VIU researcher explores social media in science education

December 14, 2011 - 8:04am

Vancouver Island University professor Dr. Rachel Moll is leading an international study to explore social media use in science education.

Moll has received a two-year $50,000 grant from the Social Sciences Humanities Research Council (SSHRC) to study how physics teachers and students in high school and first-year university use social media to teach and learn.

“It’s an international collaborative study involving researchers in Sweden, Australia and Canada,” Moll explained. “Data will be compared and recommendations will be made for incorporating new technologies into teaching and learning practices in science.”

A former high school physics teacher, Moll now teaches in the Post Baccalaureate and Master of Educational Leadership program at VIU and supervises student research projects.

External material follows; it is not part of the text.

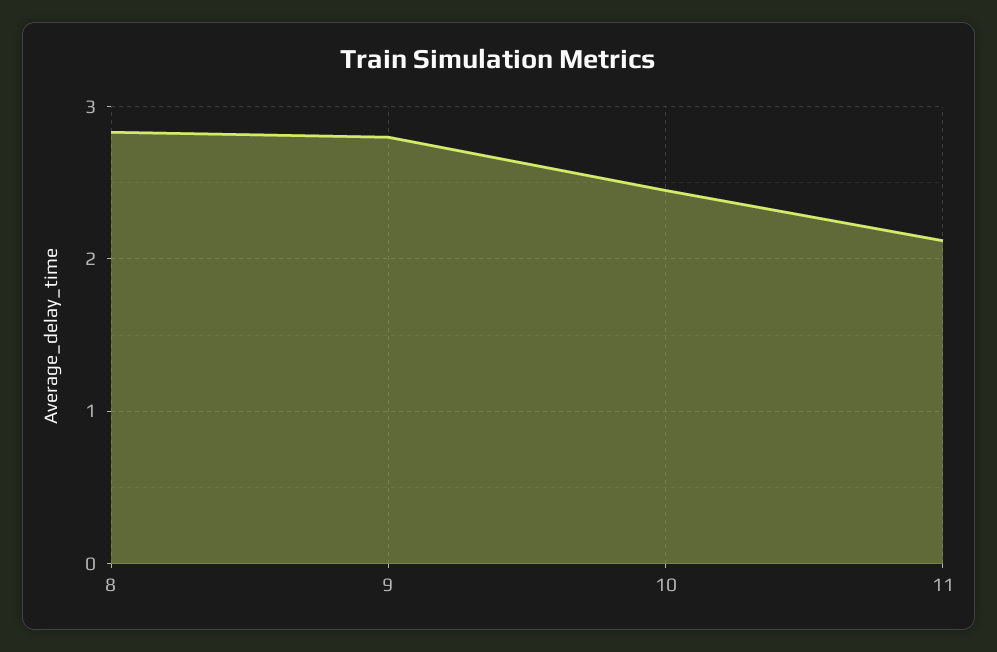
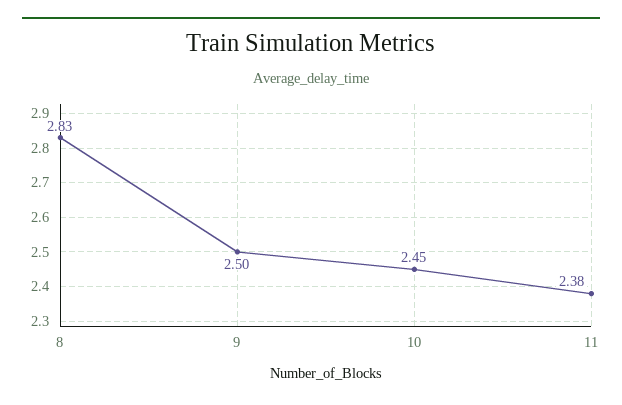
9: 2.8 -> 2.5
11: 2.1 -> 2.38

The idea for the study germinated while Moll completed her post-doctoral work in the Physics department at Uppsala University in Sweden.

“How students and their teachers use social media to support teaching and learning is a fairly new area of research because the technology is new,” Moll said. “We’ve heard a lot about online learning but not about social media in teaching and learning. It’s definitely an area that needs further study.”

Moll has received research grants from Uppsala University, the University of Wollongong, Australia, VIU Research Office, and now SSHRC. A start-up grant from VIU allowed her to conduct preliminary research in Sweden for a week in December 2010.

Her preliminary findings show that high school and first-year university physics students do not typically use Twitter to assist in their learning, but they rely heavily on Facebook. “If they do use Twitter, it’s typically to follow celebrities,” she says.

“In my broader study I’m hoping to address, ‘What is the collaborative and cooperative nature of these tools and how do you tailor teaching so that it fits with how students currently learn?’ When they get stuck on a question or problem while studying, where do they go?

“Students talk online to their peers when doing their homework but don’t often meet face-to-face. There are so many sources for learning in today’s world. How do we bring them together most effectively?

“We can use technology to develop individualized learning plans for students,” Moll said. “There is currently a shift towards an emphasis on 21st century learning. Social media technology has the potential to play an important role in this shift. We can’t ignore that fact.”

Moll’s research will be done in three phases. Stage one involves holding focus groups among teachers and students in Canada, Sweden and Australia to find out how they engage with social media.

The second stage will involve developing a survey aimed at the same group to identify trends. The final stage will be to select a few case studies among teachers who are using social media in unique ways.

Moll will use the SSHRC grant to hire four student research assistants at VIU next year. She has already hired Nicole McDaid, a student in VIU’s Master in Education Leadership program, to assist with transcribing and analysis of focus group interviews held in Sweden.

The student research assistants will have the opportunity to present their findings at the April 2012 American Educational Research Association conference in Vancouver, the largest educational research conference in the world.

Moll’s international co-collaborators on the project include Dr. Cedric Linder, Chair and professor, Department of Physics and Astronomy, Uppsala University, Sweden; and Wendy Nielsen, Lecturer, Faculty of Education, University of Wollongong in Australia.